Google's Modular Ara Smartphone to Debut in Puerto Rico

Google looks to Puerto Rico as the testing ground for its modular Ara smartphone with swappable parts

2 min read
Google's Modular Ara Smartphone to Debut in Puerto Rico
Photo: Google

A new Google smartphone that allows users to swap out parts on the fly will debut in Puerto Rico in the second half this year, according to announcement made by the company yesterday (see video below). That means the bilingual U.S. territory would represent the first testing ground for the smartphone’s promise of enabling constant phone modification and upgrades based on user needs.

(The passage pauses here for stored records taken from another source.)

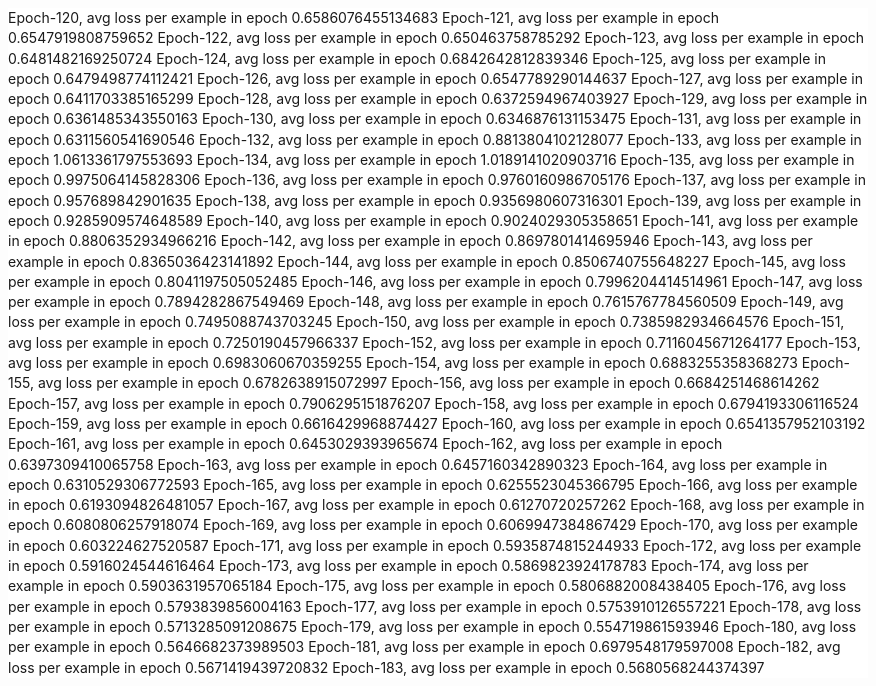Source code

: Epoch-120, avg loss per example in epoch 0.6586076455134683
Epoch-121, avg loss per example in epoch 0.6547919808759652
Epoch-122, avg loss per example in epoch 0.650463758785292
Epoch-123, avg loss per example in epoch 0.6481482169250724
Epoch-124, avg loss per example in epoch 0.6842642812839346
Epoch-125, avg loss per example in epoch 0.6479498774112421
Epoch-126, avg loss per example in epoch 0.6547789290144637
Epoch-127, avg loss per example in epoch 0.6411703385165299
Epoch-128, avg loss per example in epoch 0.6372594967403927
Epoch-129, avg loss per example in epoch 0.6361485343550163
Epoch-130, avg loss per example in epoch 0.6346876131153475
Epoch-131, avg loss per example in epoch 0.6311560541690546
Epoch-132, avg loss per example in epoch 0.8813804102128077
Epoch-133, avg loss per example in epoch 1.0613361797553693
Epoch-134, avg loss per example in epoch 1.0189141020903716
Epoch-135, avg loss per example in epoch 0.9975064145828306
Epoch-136, avg loss per example in epoch 0.9760160986705176
Epoch-137, avg loss per example in epoch 0.957689842901635
Epoch-138, avg loss per example in epoch 0.9356980607316301
Epoch-139, avg loss per example in epoch 0.9285909574648589
Epoch-140, avg loss per example in epoch 0.9024029305358651
Epoch-141, avg loss per example in epoch 0.8806352934966216
Epoch-142, avg loss per example in epoch 0.8697801414695946
Epoch-143, avg loss per example in epoch 0.8365036423141892
Epoch-144, avg loss per example in epoch 0.8506740755648227
Epoch-145, avg loss per example in epoch 0.8041197505052485
Epoch-146, avg loss per example in epoch 0.7996204414514961
Epoch-147, avg loss per example in epoch 0.7894282867549469
Epoch-148, avg loss per example in epoch 0.7615767784560509
Epoch-149, avg loss per example in epoch 0.7495088743703245
Epoch-150, avg loss per example in epoch 0.7385982934664576
Epoch-151, avg loss per example in epoch 0.7250190457966337
Epoch-152, avg loss per example in epoch 0.7116045671264177
Epoch-153, avg loss per example in epoch 0.6983060670359255
Epoch-154, avg loss per example in epoch 0.6883255358368273
Epoch-155, avg loss per example in epoch 0.6782638915072997
Epoch-156, avg loss per example in epoch 0.6684251468614262
Epoch-157, avg loss per example in epoch 0.7906295151876207
Epoch-158, avg loss per example in epoch 0.6794193306116524
Epoch-159, avg loss per example in epoch 0.6616429968874427
Epoch-160, avg loss per example in epoch 0.6541357952103192
Epoch-161, avg loss per example in epoch 0.6453029393965674
Epoch-162, avg loss per example in epoch 0.6397309410065758
Epoch-163, avg loss per example in epoch 0.6457160342890323
Epoch-164, avg loss per example in epoch 0.6310529306772593
Epoch-165, avg loss per example in epoch 0.6255523045366795
Epoch-166, avg loss per example in epoch 0.6193094826481057
Epoch-167, avg loss per example in epoch 0.61270720257262
Epoch-168, avg loss per example in epoch 0.6080806257918074
Epoch-169, avg loss per example in epoch 0.6069947384867429
Epoch-170, avg loss per example in epoch 0.603224627520587
Epoch-171, avg loss per example in epoch 0.5935874815244933
Epoch-172, avg loss per example in epoch 0.5916024544616464
Epoch-173, avg loss per example in epoch 0.5869823924178783
Epoch-174, avg loss per example in epoch 0.5903631957065184
Epoch-175, avg loss per example in epoch 0.5806882008438405
Epoch-176, avg loss per example in epoch 0.5793839856004163
Epoch-177, avg loss per example in epoch 0.5753910126557221
Epoch-178, avg loss per example in epoch 0.5713285091208675
Epoch-179, avg loss per example in epoch 0.554719861593946
Epoch-180, avg loss per example in epoch 0.5646682373989503
Epoch-181, avg loss per example in epoch 0.6979548179597008
Epoch-182, avg loss per example in epoch 0.5671419439720832
Epoch-183, avg loss per example in epoch 0.5680568244374397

Google chose Puerto Rico as the first test market for its modular smartphone because the territory represents “a gateway from the U.S. to the world” with its bilingual culture and designated free-trade zones, according to BBC News. The technology giant hopes to have about 20 to 30 swappable modules available for the phone by the time of the pilot launch. Puerto Rican customers could expect to buy the phones from mobile “food-truck-style stores.”

The modular smartphone developed through Google’s Project Ara consists of a basic shell that manages the flow of data and power to a number of magnetically-attached modules. Swappable modules would give users an easy way to change out or even upgrade their smartphone processors, displays, batteries, cameras, speakers.  The ease of customization on the go would also enable use of more specialized hardware such as blood-sugar monitors for medical applications.

Cost of materials and components for a basic Ara phone could range between $50 and $100, even if the actual retail price might go higher depending on each customer’s choice of modules. Google hopes its cheap, modular smartphone will be especially alluring for the five to six billion people who currently don’t own smartphones.

Google currently has plans for three Ara phone sizes: pocket-size, standard and phablet. The largest size would naturally have more space to hold more modules. Eventually, Google hopes to inspire a hardware components market for smartphones that rivals app stores in their diversity of offerings. (For much more on Google’s modular smartphone, see IEEE Spectrum’s feature “Project Ara: Google Wants Your Phone to Go to Pieces”.)

The Ara smartphone could also encourage people to hold onto their basic phone for five or more years by easily enabling upgrades for individual parts. By comparison, U.S. customers currently replace their phones every 22 months on average.

There is no word just yet on when the Ara smartphone could go on sale beyond Puerto Rico’s shores. For now, Google plans to use the pilot launch to monitor the phone’s performance and to test out possible pricing plans.